ESTRATTO FORNITO:
1.2 Quanto alle doglianze proposte in concreto, che anche per il Conti
Ferraro investono la sola misura di prevenzione patrimoniale, deve ricordarsi in
via generale che nella materia de qua «la riserva del sindacato di legittimità alla
violazione di legge non consente di dedurre il vizio di motivazione, ai sensi
dell’art. 606, comma primo, lett. e) cod. proc. pen., sicché il controllo del
provvedimento consiste solo nella verifica della rispondenza degli elementi
esaminati […] ai parametri legali, imposti per l’applicazione delle singole misure
e vincolanti, in assenza della quale ricorre la violazione di legge sub specie di
motivazione apparente» (Cass., Sez. V, n. 19598 dell’08/04/2010, Palermo, Rv
247514).

MATERIALE FORNITO:

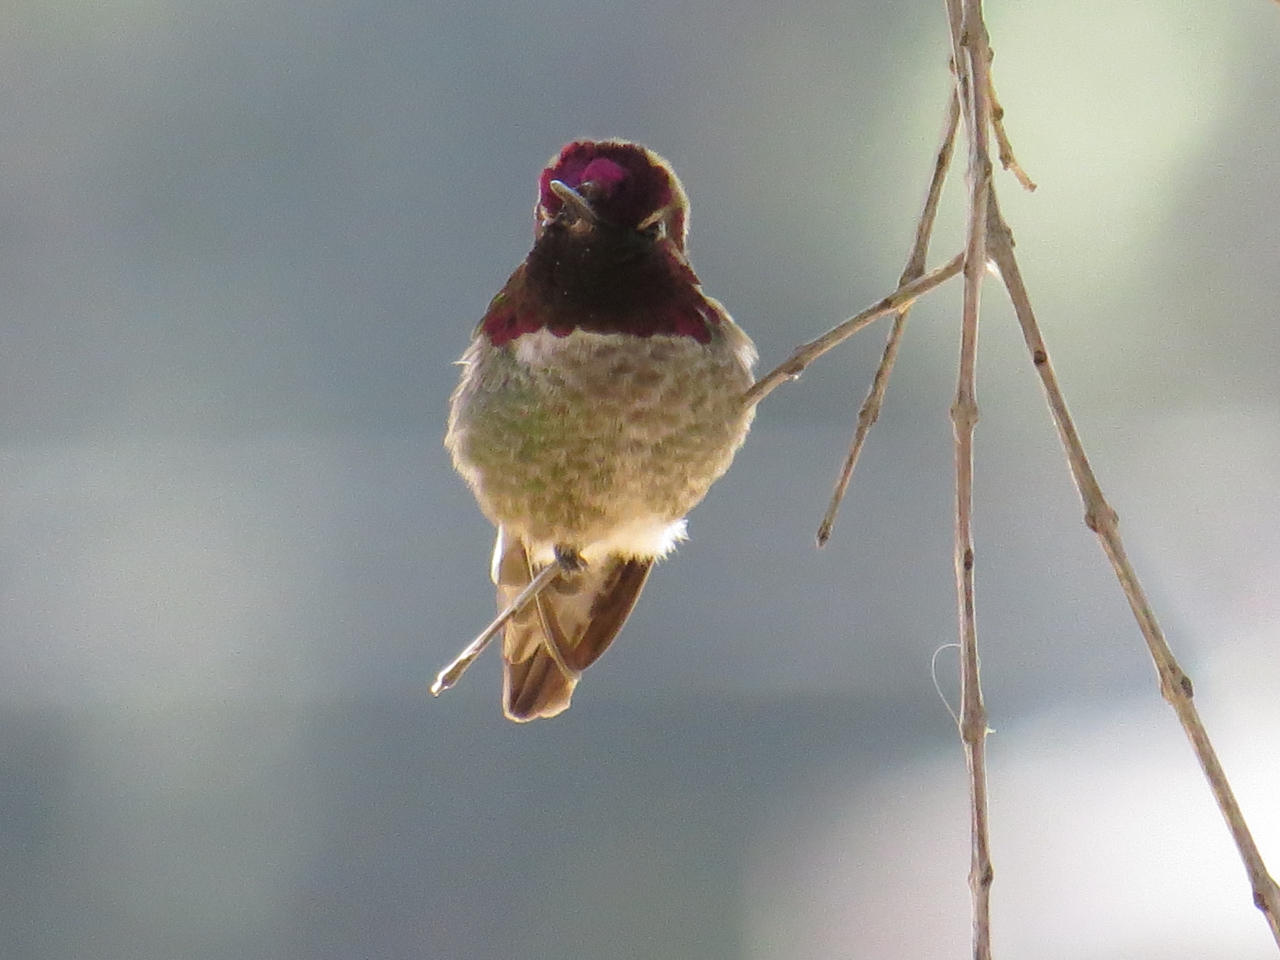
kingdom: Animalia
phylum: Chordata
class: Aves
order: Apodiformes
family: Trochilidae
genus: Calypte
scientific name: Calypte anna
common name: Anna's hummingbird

--

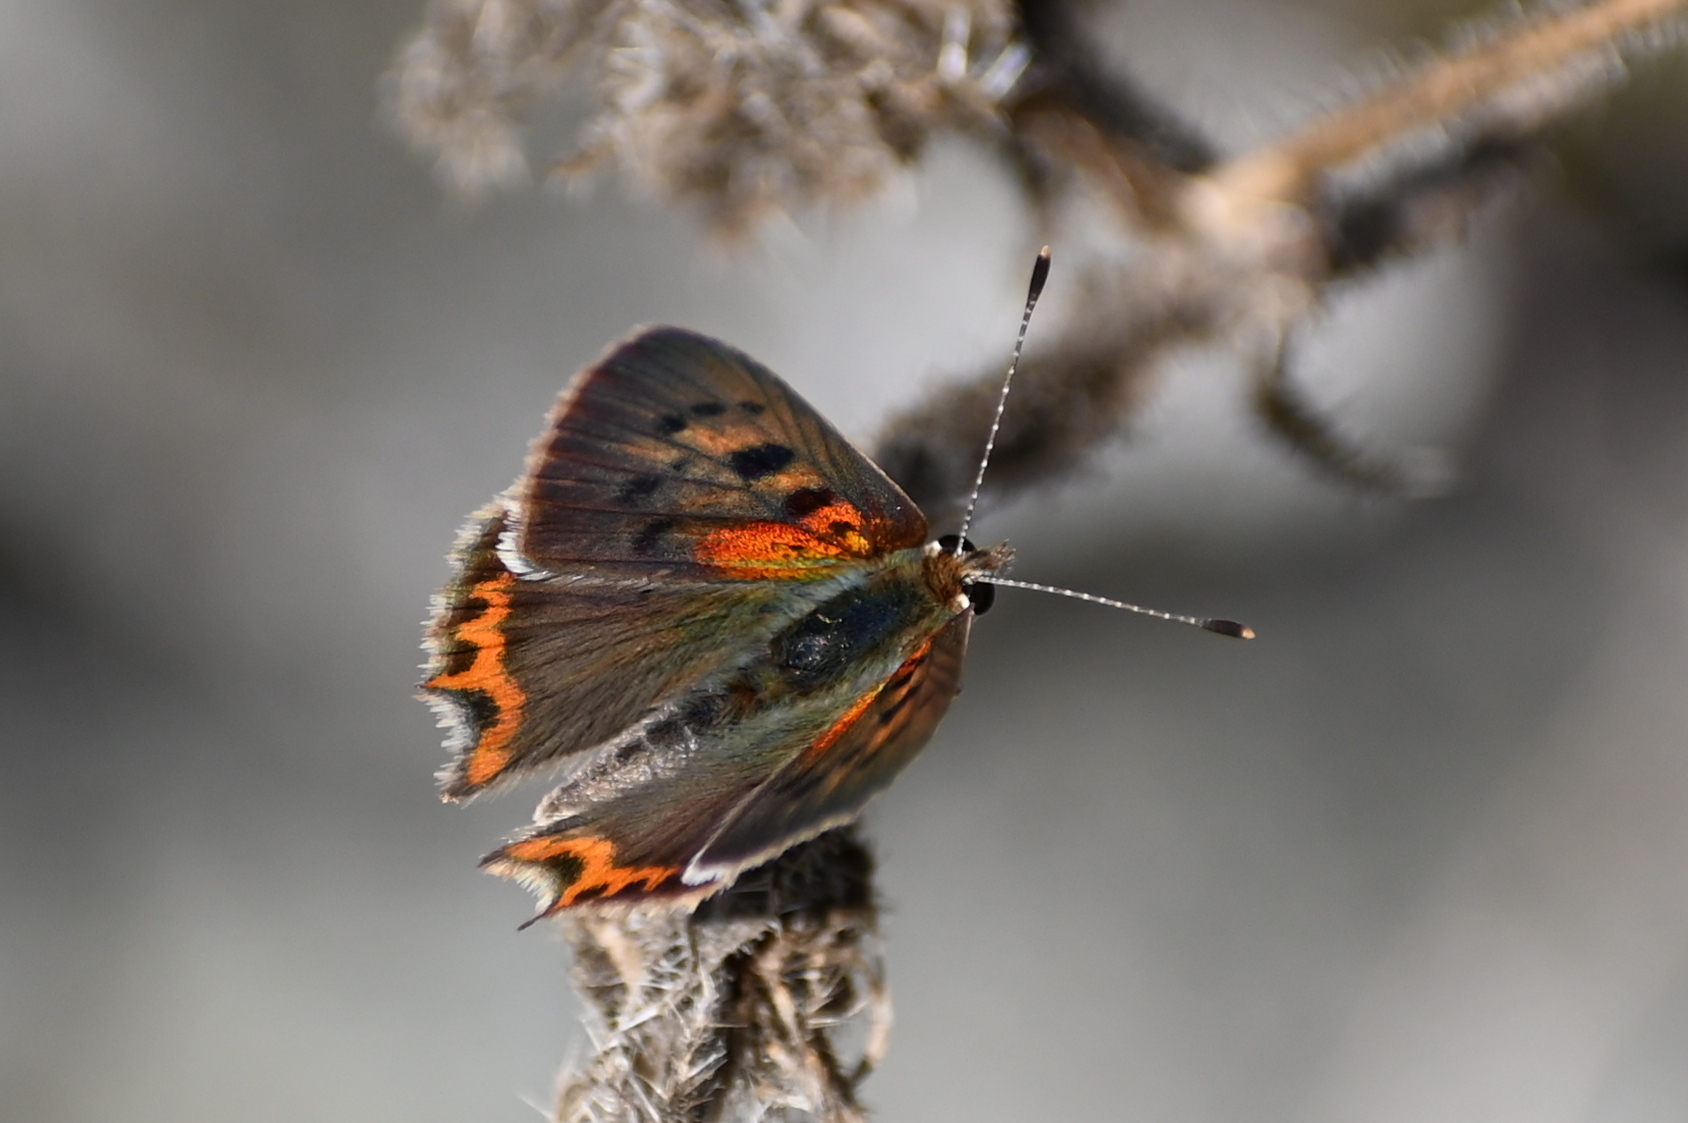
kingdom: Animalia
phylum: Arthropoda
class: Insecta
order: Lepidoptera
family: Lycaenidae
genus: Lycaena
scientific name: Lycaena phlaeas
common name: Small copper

REQUISITI DEL PROBLEMA: Secondo l'estratto fornito, che cosa non consente di dedurre la riserva del sindacato di legittimità alla violazione di legge? Le voci sono materiale a sé, distinto dall'estratto fornito.

SOLUZIONE DELL'ESERCIZIO: Non consente di dedurre il vizio di motivazione, ai sensi dell'art. 606, comma primo, lett. e) cod. proc. pen.